President Donald Trump has signed an executive order that would open up areas off the West Coast and the Northeast Unites States to oil drilling. The executive order would reverse an Obama-era ban on drilling.
The Atlantic waters placed off-limits to new oil and gas leasing are 31 canyons stretching from the coast of New England south to Virginia. Existing leases aren't affected.
This doesn't allow gas and oil drilling off Florida's Gulf or Atlantic coastlines, but that isn't sitting well with Florida U.S. Sen. Bill Nelson. He's filed legislation with 20 other Senators that would block any additional areas being opened to offshore drilling until 2022.
Nelson has been a long-time opponent of having oil rigs close to Florida's shores. He spoke Friday afternoon in Tampa.
"For the next period after 2022, I think they're going to try to do to the Gulf of Mexico off of Florida just what they've done today in the Atlantic off the entire Atlantic seaboard," he said.
He says opening drilling off the Atlantic coast could mean spills drifting south to Florida.

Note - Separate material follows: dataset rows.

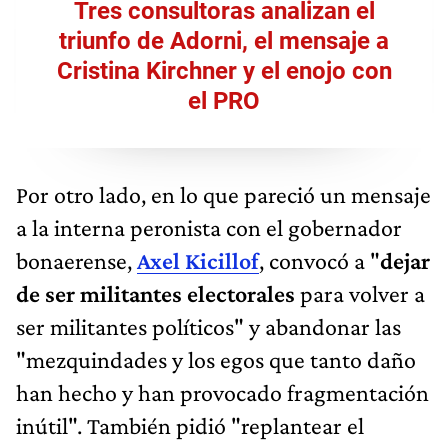
Tres consultoras analizan el
triunfo de Adorni, el mensaje a
Cristina Kirchner y el enojo con
el PRO
Por otro lado, en lo que pareció un mensaje
a la interna peronista con el gobernador
bonaerense,
Axel Kicillof
, convocó a "
dejar
de ser militantes electorales
para volver a
ser militantes políticos" y abandonar las
"mezquindades y los egos que tanto daño
han hecho y han provocado fragmentación
inútil". También pidió "replantear el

"Didn't we learn enough from the BP oil spill, when the oil drifted off of Louisiana, all the way east to off of Pensacola and Destin, and a few tar balls on Panama City Beach?" he said.
In 2006, Nelson, a Democrat and former Sen. Mel Martinez, a Republican, got a deal passed to ban drilling off Florida’s Gulf coast through 2022. Nelson filed legislation earlier this year to extend the ban an additional five years.